* _Problem_: Output each of the following lines without any changes.

── Records for processing

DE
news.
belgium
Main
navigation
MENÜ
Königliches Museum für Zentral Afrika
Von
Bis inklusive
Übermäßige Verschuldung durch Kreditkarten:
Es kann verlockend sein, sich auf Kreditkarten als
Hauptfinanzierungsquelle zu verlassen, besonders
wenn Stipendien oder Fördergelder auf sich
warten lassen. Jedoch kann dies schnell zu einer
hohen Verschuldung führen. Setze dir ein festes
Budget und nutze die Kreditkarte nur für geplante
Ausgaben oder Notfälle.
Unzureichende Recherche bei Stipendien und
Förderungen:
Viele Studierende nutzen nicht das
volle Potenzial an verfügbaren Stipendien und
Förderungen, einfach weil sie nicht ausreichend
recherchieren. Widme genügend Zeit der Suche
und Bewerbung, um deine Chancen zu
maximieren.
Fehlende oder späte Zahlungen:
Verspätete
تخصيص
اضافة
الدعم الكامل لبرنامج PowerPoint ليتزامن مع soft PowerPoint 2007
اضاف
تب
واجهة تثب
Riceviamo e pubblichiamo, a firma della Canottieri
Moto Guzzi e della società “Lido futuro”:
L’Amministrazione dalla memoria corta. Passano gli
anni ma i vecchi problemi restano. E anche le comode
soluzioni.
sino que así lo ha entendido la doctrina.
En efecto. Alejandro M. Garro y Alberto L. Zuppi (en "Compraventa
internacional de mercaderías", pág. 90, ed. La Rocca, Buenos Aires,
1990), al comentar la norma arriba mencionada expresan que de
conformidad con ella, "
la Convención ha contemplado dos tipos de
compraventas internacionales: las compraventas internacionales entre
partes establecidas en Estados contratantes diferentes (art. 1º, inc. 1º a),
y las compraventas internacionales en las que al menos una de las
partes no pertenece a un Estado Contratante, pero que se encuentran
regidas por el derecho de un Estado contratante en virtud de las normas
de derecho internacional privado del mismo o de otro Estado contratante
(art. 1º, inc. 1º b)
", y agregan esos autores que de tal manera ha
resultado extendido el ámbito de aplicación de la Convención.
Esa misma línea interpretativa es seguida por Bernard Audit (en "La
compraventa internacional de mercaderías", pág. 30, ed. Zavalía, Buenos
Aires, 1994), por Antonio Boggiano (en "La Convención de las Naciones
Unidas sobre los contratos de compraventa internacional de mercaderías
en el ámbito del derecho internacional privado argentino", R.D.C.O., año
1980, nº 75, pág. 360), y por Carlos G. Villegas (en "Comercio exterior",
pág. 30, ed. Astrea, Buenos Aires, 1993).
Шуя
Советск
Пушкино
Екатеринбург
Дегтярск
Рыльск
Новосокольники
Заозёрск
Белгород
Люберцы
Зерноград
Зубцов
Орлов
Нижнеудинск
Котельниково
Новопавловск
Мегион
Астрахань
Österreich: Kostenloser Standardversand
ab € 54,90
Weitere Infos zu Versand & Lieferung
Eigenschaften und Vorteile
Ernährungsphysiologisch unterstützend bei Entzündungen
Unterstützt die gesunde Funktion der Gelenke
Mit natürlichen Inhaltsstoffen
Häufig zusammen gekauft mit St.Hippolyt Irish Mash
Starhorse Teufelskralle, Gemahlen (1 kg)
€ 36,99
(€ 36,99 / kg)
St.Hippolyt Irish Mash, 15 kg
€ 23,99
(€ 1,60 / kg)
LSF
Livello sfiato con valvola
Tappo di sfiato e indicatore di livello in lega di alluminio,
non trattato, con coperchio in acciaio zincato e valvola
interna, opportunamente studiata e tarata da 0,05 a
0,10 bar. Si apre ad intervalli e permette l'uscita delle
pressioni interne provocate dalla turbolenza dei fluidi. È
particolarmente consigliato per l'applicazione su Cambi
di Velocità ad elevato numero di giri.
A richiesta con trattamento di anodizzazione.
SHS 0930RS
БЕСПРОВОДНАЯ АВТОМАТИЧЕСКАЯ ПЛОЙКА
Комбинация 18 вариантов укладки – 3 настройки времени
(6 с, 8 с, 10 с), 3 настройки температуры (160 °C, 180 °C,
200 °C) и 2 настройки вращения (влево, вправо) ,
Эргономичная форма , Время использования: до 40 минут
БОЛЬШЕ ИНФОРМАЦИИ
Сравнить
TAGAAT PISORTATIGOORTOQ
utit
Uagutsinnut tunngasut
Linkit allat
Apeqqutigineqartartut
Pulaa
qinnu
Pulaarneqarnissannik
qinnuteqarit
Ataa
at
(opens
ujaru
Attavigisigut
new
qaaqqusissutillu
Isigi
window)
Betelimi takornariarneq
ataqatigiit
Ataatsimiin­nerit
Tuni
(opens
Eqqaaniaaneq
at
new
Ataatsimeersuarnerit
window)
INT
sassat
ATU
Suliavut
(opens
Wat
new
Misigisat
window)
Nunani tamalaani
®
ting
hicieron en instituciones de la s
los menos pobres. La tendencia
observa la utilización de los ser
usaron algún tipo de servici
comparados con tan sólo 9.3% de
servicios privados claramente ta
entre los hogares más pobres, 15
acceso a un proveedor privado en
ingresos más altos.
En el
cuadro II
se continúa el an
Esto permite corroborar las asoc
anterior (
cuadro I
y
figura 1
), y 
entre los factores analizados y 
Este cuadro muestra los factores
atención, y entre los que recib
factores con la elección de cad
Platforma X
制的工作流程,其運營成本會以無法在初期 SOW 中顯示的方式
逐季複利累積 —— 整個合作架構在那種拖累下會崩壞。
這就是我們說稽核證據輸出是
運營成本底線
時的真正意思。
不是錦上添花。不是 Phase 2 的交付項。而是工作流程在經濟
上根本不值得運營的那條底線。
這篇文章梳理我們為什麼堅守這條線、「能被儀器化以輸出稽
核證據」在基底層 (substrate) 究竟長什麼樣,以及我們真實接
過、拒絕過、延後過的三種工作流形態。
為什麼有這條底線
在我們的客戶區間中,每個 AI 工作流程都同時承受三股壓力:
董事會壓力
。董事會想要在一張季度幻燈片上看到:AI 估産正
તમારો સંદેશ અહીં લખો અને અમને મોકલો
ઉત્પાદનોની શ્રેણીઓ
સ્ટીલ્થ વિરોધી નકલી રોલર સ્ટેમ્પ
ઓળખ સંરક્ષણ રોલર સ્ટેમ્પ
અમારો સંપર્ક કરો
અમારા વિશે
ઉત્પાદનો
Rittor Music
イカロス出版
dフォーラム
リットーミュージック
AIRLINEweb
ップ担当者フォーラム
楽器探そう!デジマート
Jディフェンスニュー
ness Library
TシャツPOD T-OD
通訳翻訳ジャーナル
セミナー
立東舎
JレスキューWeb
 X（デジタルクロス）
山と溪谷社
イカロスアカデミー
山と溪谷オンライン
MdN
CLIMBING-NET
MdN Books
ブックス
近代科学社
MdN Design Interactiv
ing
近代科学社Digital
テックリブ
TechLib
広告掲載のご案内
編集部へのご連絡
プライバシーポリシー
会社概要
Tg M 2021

────

* _Response to this exercise_:
DE
news.
belgium
Main
navigation
MENÜ
Königliches Museum für Zentral Afrika
Von
Bis inklusive
Übermäßige Verschuldung durch Kreditkarten:
Es kann verlockend sein, sich auf Kreditkarten als
Hauptfinanzierungsquelle zu verlassen, besonders
wenn Stipendien oder Fördergelder auf sich
warten lassen. Jedoch kann dies schnell zu einer
hohen Verschuldung führen. Setze dir ein festes
Budget und nutze die Kreditkarte nur für geplante
Ausgaben oder Notfälle.
Unzureichende Recherche bei Stipendien und
Förderungen:
Viele Studierende nutzen nicht das
volle Potenzial an verfügbaren Stipendien und
Förderungen, einfach weil sie nicht ausreichend
recherchieren. Widme genügend Zeit der Suche
und Bewerbung, um deine Chancen zu
maximieren.
Fehlende oder späte Zahlungen:
Verspätete
تخصيص
اضافة
الدعم الكامل لبرنامج PowerPoint ليتزامن مع soft PowerPoint 2007
اضاف
تب
واجهة تثب
Riceviamo e pubblichiamo, a firma della Canottieri
Moto Guzzi e della società “Lido futuro”:
L’Amministrazione dalla memoria corta. Passano gli
anni ma i vecchi problemi restano. E anche le comode
soluzioni.
sino que así lo ha entendido la doctrina.
En efecto. Alejandro M. Garro y Alberto L. Zuppi (en "Compraventa
internacional de mercaderías", pág. 90, ed. La Rocca, Buenos Aires,
1990), al comentar la norma arriba mencionada expresan que de
conformidad con ella, "
la Convención ha contemplado dos tipos de
compraventas internacionales: las compraventas internacionales entre
partes establecidas en Estados contratantes diferentes (art. 1º, inc. 1º a),
y las compraventas internacionales en las que al menos una de las
partes no pertenece a un Estado Contratante, pero que se encuentran
regidas por el derecho de un Estado contratante en virtud de las normas
de derecho internacional privado del mismo o de otro Estado contratante
(art. 1º, inc. 1º b)
", y agregan esos autores que de tal manera ha
resultado extendido el ámbito de aplicación de la Convención.
Esa misma línea interpretativa es seguida por Bernard Audit (en "La
compraventa internacional de mercaderías", pág. 30, ed. Zavalía, Buenos
Aires, 1994), por Antonio Boggiano (en "La Convención de las Naciones
Unidas sobre los contratos de compraventa internacional de mercaderías
en el ámbito del derecho internacional privado argentino", R.D.C.O., año
1980, nº 75, pág. 360), y por Carlos G. Villegas (en "Comercio exterior",
pág. 30, ed. Astrea, Buenos Aires, 1993).
Шуя
Советск
Пушкино
Екатеринбург
Дегтярск
Рыльск
Новосокольники
Заозёрск
Белгород
Люберцы
Зерноград
Зубцов
Орлов
Нижнеудинск
Котельниково
Новопавловск
Мегион
Астрахань
Österreich: Kostenloser Standardversand
ab € 54,90
Weitere Infos zu Versand & Lieferung
Eigenschaften und Vorteile
Ernährungsphysiologisch unterstützend bei Entzündungen
Unterstützt die gesunde Funktion der Gelenke
Mit natürlichen Inhaltsstoffen
Häufig zusammen gekauft mit St.Hippolyt Irish Mash
Starhorse Teufelskralle, Gemahlen (1 kg)
€ 36,99
(€ 36,99 / kg)
St.Hippolyt Irish Mash, 15 kg
€ 23,99
(€ 1,60 / kg)
LSF
Livello sfiato con valvola
Tappo di sfiato e indicatore di livello in lega di alluminio,
non trattato, con coperchio in acciaio zincato e valvola
interna, opportunamente studiata e tarata da 0,05 a
0,10 bar. Si apre ad intervalli e permette l'uscita delle
pressioni interne provocate dalla turbolenza dei fluidi. È
particolarmente consigliato per l'applicazione su Cambi
di Velocità ad elevato numero di giri.
A richiesta con trattamento di anodizzazione.
SHS 0930RS
БЕСПРОВОДНАЯ АВТОМАТИЧЕСКАЯ ПЛОЙКА
Комбинация 18 вариантов укладки – 3 настройки времени
(6 с, 8 с, 10 с), 3 настройки температуры (160 °C, 180 °C,
200 °C) и 2 настройки вращения (влево, вправо) ,
Эргономичная форма , Время использования: до 40 минут
БОЛЬШЕ ИНФОРМАЦИИ
Сравнить
TAGAAT PISORTATIGOORTOQ
utit
Uagutsinnut tunngasut
Linkit allat
Apeqqutigineqartartut
Pulaa
qinnu
Pulaarneqarnissannik
qinnuteqarit
Ataa
at
(opens
ujaru
Attavigisigut
new
qaaqqusissutillu
Isigi
window)
Betelimi takornariarneq
ataqatigiit
Ataatsimiin­nerit
Tuni
(opens
Eqqaaniaaneq
at
new
Ataatsimeersuarnerit
window)
INT
sassat
ATU
Suliavut
(opens
Wat
new
Misigisat
window)
Nunani tamalaani
®
ting
hicieron en instituciones de la s
los menos pobres. La tendencia
observa la utilización de los ser
usaron algún tipo de servici
comparados con tan sólo 9.3% de
servicios privados claramente ta
entre los hogares más pobres, 15
acceso a un proveedor privado en
ingresos más altos.
En el
cuadro II
se continúa el an
Esto permite corroborar las asoc
anterior (
cuadro I
y
figura 1
), y 
entre los factores analizados y 
Este cuadro muestra los factores
atención, y entre los que recib
factores con la elección de cad
Platforma X
制的工作流程,其運營成本會以無法在初期 SOW 中顯示的方式
逐季複利累積 —— 整個合作架構在那種拖累下會崩壞。
這就是我們說稽核證據輸出是
運營成本底線
時的真正意思。
不是錦上添花。不是 Phase 2 的交付項。而是工作流程在經濟
上根本不值得運營的那條底線。
這篇文章梳理我們為什麼堅守這條線、「能被儀器化以輸出稽
核證據」在基底層 (substrate) 究竟長什麼樣,以及我們真實接
過、拒絕過、延後過的三種工作流形態。
為什麼有這條底線
在我們的客戶區間中,每個 AI 工作流程都同時承受三股壓力:
董事會壓力
。董事會想要在一張季度幻燈片上看到:AI 估産正
તમારો સંદેશ અહીં લખો અને અમને મોકલો
ઉત્પાદનોની શ્રેણીઓ
સ્ટીલ્થ વિરોધી નકલી રોલર સ્ટેમ્પ
ઓળખ સંરક્ષણ રોલર સ્ટેમ્પ
અમારો સંપર્ક કરો
અમારા વિશે
ઉત્પાદનો
Rittor Music
イカロス出版
dフォーラム
リットーミュージック
AIRLINEweb
ップ担当者フォーラム
楽器探そう!デジマート
Jディフェンスニュー
ness Library
TシャツPOD T-OD
通訳翻訳ジャーナル
セミナー
立東舎
JレスキューWeb
 X（デジタルクロス）
山と溪谷社
イカロスアカデミー
山と溪谷オンライン
MdN
CLIMBING-NET
MdN Books
ブックス
近代科学社
MdN Design Interactiv
ing
近代科学社Digital
テックリブ
TechLib
広告掲載のご案内
編集部へのご連絡
プライバシーポリシー
会社概要
Tg M 2021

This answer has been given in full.